Depuis la conférence nationale de 1991, réunissant les forces vives de la nation et ouvrant la voie au multipartisme, le pays a connu une grande instabilité, tant institutionnelle (trois Constitutions, deux régimes d'exception) que politique (une dizaine de Premiers ministres), dont le point culminant a été atteint avec l'assassinat du Président Baré, lui-même auteur d'un coup d'Etat trois ans auparavant. Depuis 1999, une transition démocratique s'est opérée. Des élections, jugées satisfaisantes par les observateurs, ont porté à la Présidence de la République, M. Mamadou Tandja 10 ( * ) .
L'année 2004 a été marquée par un retournement de tendance sur le plan économique . L'invasion acridienne et le déficit pluviométrique ont provoqué en 2004 une décroissance du secteur agricole se traduisant par une performance globale de croissance de 0,9 % selon les estimations du FMI, et donc par une baisse réelle du revenu par tête.

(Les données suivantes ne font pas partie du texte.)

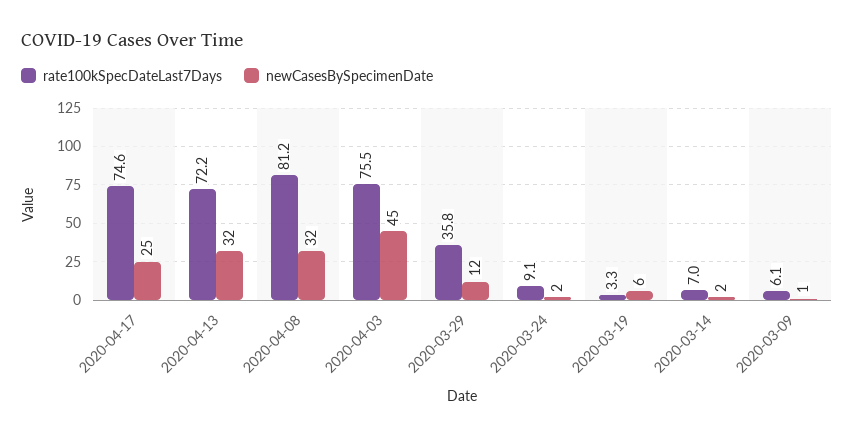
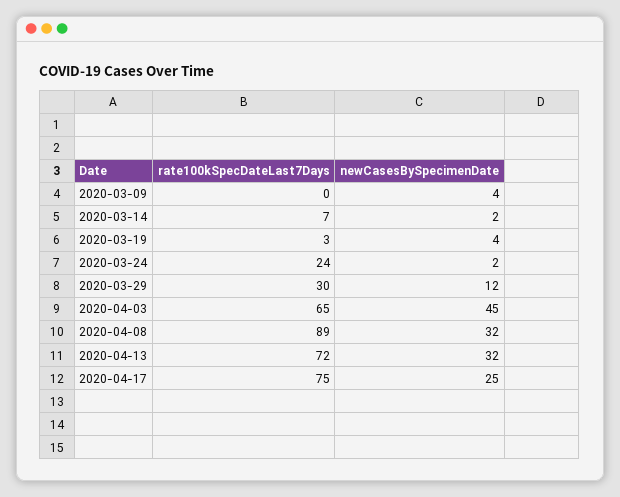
  {
    "rate100kSpecDateLast7Days": {
      "2020-04-17": 74.6,
      "2020-04-13": 72.2,
-     "2020-04-08": 81.2,
+     "2020-04-08": 89,
-     "2020-04-03": 75.5,
+     "2020-04-03": 65,
-     "2020-03-29": 35.8,
+     "2020-03-29": 30,
-     "2020-03-24": 9.1,
+     "2020-03-24": 24,
      "2020-03-19": 3.3,
      "2020-03-14": 7,
-     "2020-03-09": 6.1
+     "2020-03-09": 0
    },
    "newCasesBySpecimenDate": {
      "2020-04-17": 25,
      "2020-04-13": 32,
      "2020-04-08": 32,
      "2020-04-03": 45,
      "2020-03-29": 12,
      "2020-03-24": 2,
-     "2020-03-19": 6,
+     "2020-03-19": 4,
      "2020-03-14": 2,
-     "2020-03-09": 1
+     "2020-03-09": 4
    }
  }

L'année 2005, compte tenu de la crise alimentaire, ne devrait pas être plus favorable.
La pauvreté est répandue dans l'ensemble de la population. Des enquêtes sur la consommation des ménages conduites en 1990 et 1993, utilisées pour construire la stratégie de réduction de la pauvreté de janvier 2002 11 ( * ) , soulignent que la population du Niger comprend 63 % de pauvres, dont 34 % classés comme extrêmement pauvres. Avec 85 % de la population, les zones rurales représentent l'essentiel de la pauvreté totale. On compte en effet environ 80 % de sédentaires ruraux, 16 % de sédentaires urbains et 4 % de nomades, confrontés à des difficultés spécifiques.
Population urbaine, rurale et nomade au Niger en 2003 et projection pour 2005
Régions |
Population au 30 avril 2003 |
Projection au 30 avril 2005 |
|||
Urbaine |
Rurale |
Nomade |
Totale |
||
Agadez |
156.543 |
124.572 |
77.075 |
358.190 |
399.327 |
Diffa |
38.006 |
162.254 |
34.004 |
234.264 |
261.168 |
Dosso |
109.892 |
1.434.151. |
27.346 |
1.571.389 |
1.751.860 |
Maradi |
260.259 |
1.834.912 |
38.758 |
2.133929 |
2.379.005 |
Tahoua |
168.723 |
1.598.552 |
73.998 |
1.841.273 |
2.059.924 |
Tillabéri |
71.456 |
1.802.595 |
86.286 |
1.960.337 |
2.185.478 |
Zinder |
263.270 |
1.760.340 |
75.338 |
2.098.948 |
2.340.008 |
Niamey |
703.838 |
- |
500 |
704.338 |
792.420 |
Niger |
1.771.987 |
8.717.376 |
413.305 |
10.902.668 |
12.162.000 |
Source: ministère du développement agricole
* 7 Estimations 2005.
* 8 Les autorités nigériennes font valoir que les chiffres pour le Niger datent de 2001 et que le classement est, de leur point de vue, daté.
* 9 A titre de « comparaison », le PIB par habitant représente pour la France 24.837 euros.
* 10 Celui-ci a été réélu, dans de bonnes conditions de clarté et de transparence, en novembre 2004, avec 65,5 % des voix, contre 34,5 % à M. Mahamadou Issoufou.
* 11 Les objectifs principaux sont la création d'un environnement favorable à la croissance, le développement des secteurs productifs, notamment dans les zones rurales, l'amélioration de l'accès des plus démunis aux services sociaux de bonne qualité, le renforcement des capacités humaines et institutionnelles du pays, la promotion de la bonne gouvernance et de la décentralisation.